Discussion Triple architecture CPU or dissimilar dual socket motherboard

igor_kavinski · Mar 10, 2022

Intel P-core - Really good single threaded performance

Intel E-core - Acceptable and scalable multicore performance per area

AMD Zen 3+ - Unmatched multicore performance per watt

We have a problem. We want all three types of cores in our PC. We don't want to buy two different PCs and juggle our tasks between them based on which CPU core is best for our use case.

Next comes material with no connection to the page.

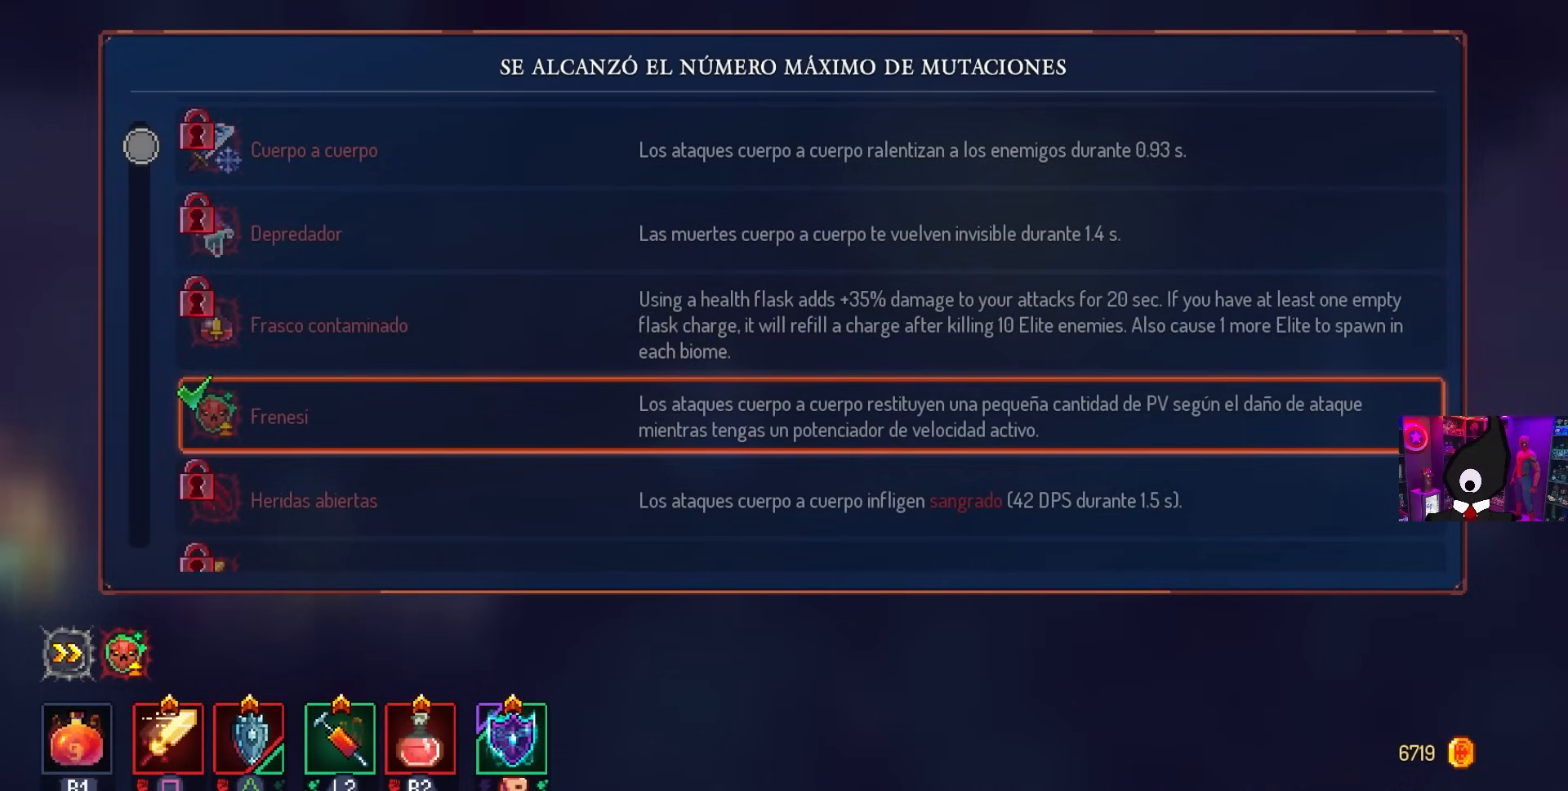
{"buttons": [], "left_stick": "center", "right_stick": "center", "events": []}
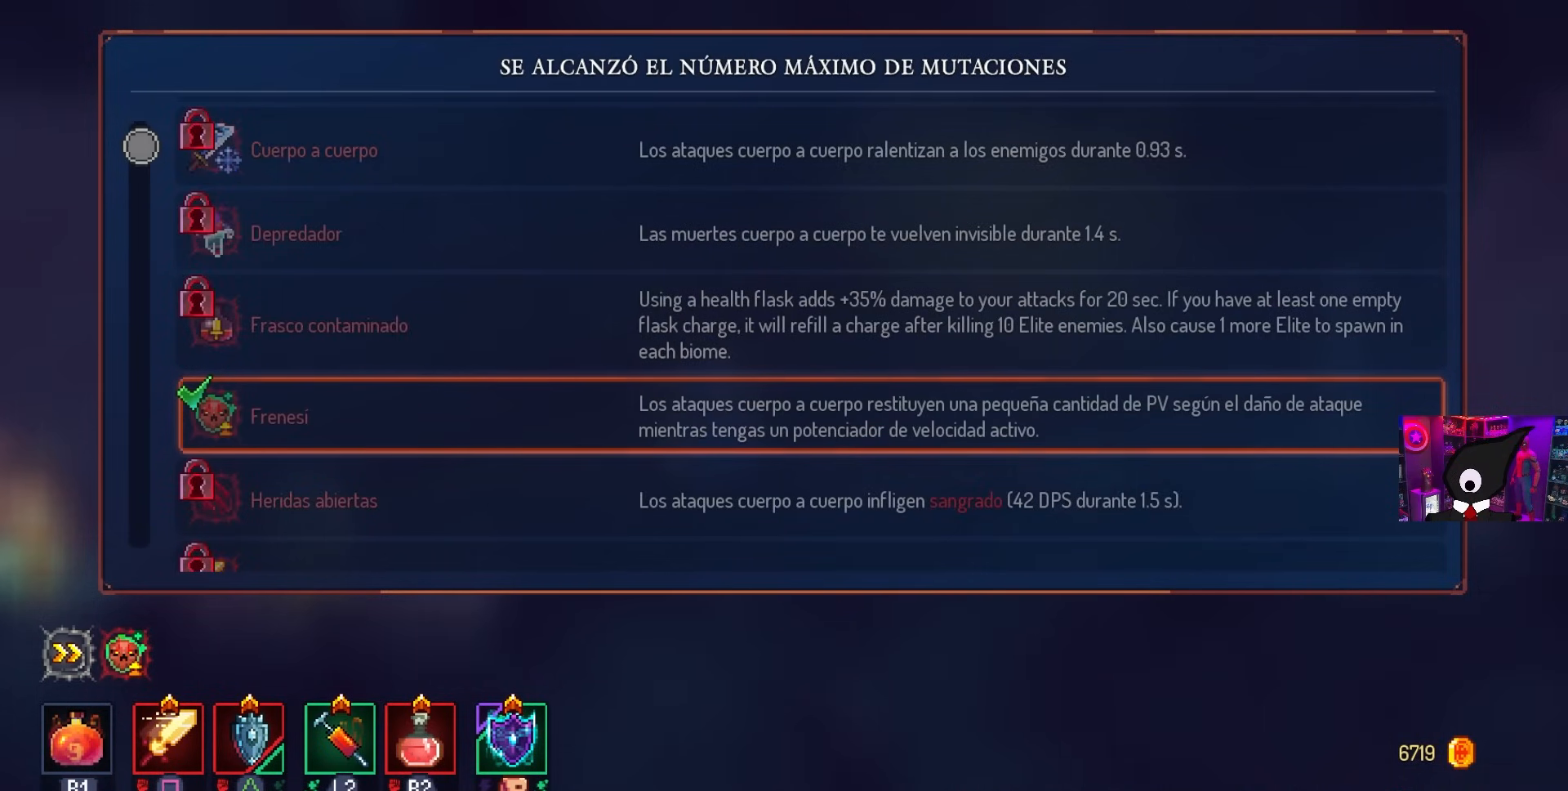
{"buttons": ["DPAD_RIGHT"], "left_stick": "center", "right_stick": "center", "events": [[500, "DPAD_RIGHT", "down"]]}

Here's what needs to happen. Intel needs to reach out to AMD and propose a combined CPU with all three cores. AMD shouldn't mind licensing their core to Intel since this arrangement would free them from the burden of catering to desktop users and they can simply focus on their server clients. AMD gets royalties for their CPU cores used in this combined CPU assembled by Intel.

If this is not possible due to disagreement between Intel and AMD, then someone like ASUS needs to build a dual socket mobo incorporating both Intel and AMD chipsets. A KVM solution on the mobo would allow switching between the two systems. It can be a full ATX mobo. For PC users like us, we get the best of both worlds in a relatively compact PC and enjoy less hassle plus time saved from not having to daydream about the other side of the fence. I know this seems like a huge and almost insurmountable engineering problem but I have confidence that the best of the best can make this happen. They just need to believe that something like this would be well received. Please show your support for one or both of these crazy ideas and help make this miracle happen.

StefanR5R · Mar 11, 2022

igor_kavinski said:
We want [...] three types of cores in our PC.

Some tablet computers are sold with three types of cores currently. Snapdragon 8 Gen 1 comes to my mind, which consists of 1 Cortex X2 + 3 Cortex A710 + 4 Cortex A510.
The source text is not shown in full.